*** DATA SHOWN Section Begins ***
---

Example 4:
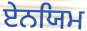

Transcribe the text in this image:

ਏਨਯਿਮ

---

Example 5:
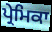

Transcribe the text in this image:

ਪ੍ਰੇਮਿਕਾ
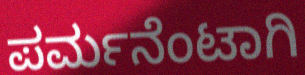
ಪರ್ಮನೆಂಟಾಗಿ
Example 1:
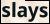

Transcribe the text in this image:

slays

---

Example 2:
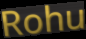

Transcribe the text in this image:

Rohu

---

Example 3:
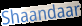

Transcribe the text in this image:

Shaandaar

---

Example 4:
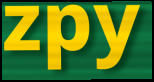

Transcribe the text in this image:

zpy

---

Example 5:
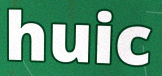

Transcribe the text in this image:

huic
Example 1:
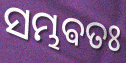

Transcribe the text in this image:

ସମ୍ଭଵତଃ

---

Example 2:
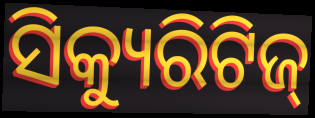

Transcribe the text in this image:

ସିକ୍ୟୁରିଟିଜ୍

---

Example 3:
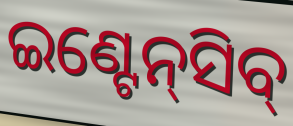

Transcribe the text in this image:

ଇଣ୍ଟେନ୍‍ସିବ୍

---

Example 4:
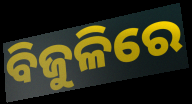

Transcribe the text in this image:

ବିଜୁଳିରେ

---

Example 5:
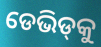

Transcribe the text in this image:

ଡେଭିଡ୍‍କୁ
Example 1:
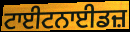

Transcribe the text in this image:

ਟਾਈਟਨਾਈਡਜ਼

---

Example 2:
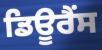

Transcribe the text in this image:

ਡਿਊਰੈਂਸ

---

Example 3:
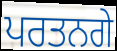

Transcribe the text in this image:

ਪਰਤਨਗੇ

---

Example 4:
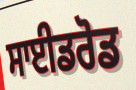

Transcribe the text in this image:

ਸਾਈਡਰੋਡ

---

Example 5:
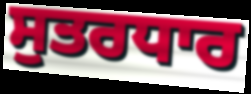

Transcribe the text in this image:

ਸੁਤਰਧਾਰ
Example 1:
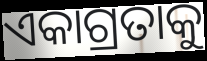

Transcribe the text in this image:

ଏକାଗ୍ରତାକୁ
*** DATA SHOWN Section Ends ***
THE PROBLEM: Your answer must contain the full data, repeated exactly, without pictures.

SOLUTION TO THIS PROBLEM:
---

Example 4:

Transcribe the text in this image:

ਏਨਯਿਮ

---

Example 5:

Transcribe the text in this image:

ਪ੍ਰੇਮਿਕਾ
ಪರ್ಮನೆಂಟಾಗಿ
Example 1:

Transcribe the text in this image:

slays

---

Example 2:

Transcribe the text in this image:

Rohu

---

Example 3:

Transcribe the text in this image:

Shaandaar

---

Example 4:

Transcribe the text in this image:

zpy

---

Example 5:

Transcribe the text in this image:

huic
Example 1:

Transcribe the text in this image:

ସମ୍ଭଵତଃ

---

Example 2:

Transcribe the text in this image:

ସିକ୍ୟୁରିଟିଜ୍

---

Example 3:

Transcribe the text in this image:

ଇଣ୍ଟେନ୍‍ସିବ୍

---

Example 4:

Transcribe the text in this image:

ବିଜୁଳିରେ

---

Example 5:

Transcribe the text in this image:

ଡେଭିଡ୍‍କୁ
Example 1:

Transcribe the text in this image:

ਟਾਈਟਨਾਈਡਜ਼

---

Example 2:

Transcribe the text in this image:

ਡਿਊਰੈਂਸ

---

Example 3:

Transcribe the text in this image:

ਪਰਤਨਗੇ

---

Example 4:

Transcribe the text in this image:

ਸਾਈਡਰੋਡ

---

Example 5:

Transcribe the text in this image:

ਸੁਤਰਧਾਰ
Example 1:

Transcribe the text in this image:

ଏକାଗ୍ରତାକୁ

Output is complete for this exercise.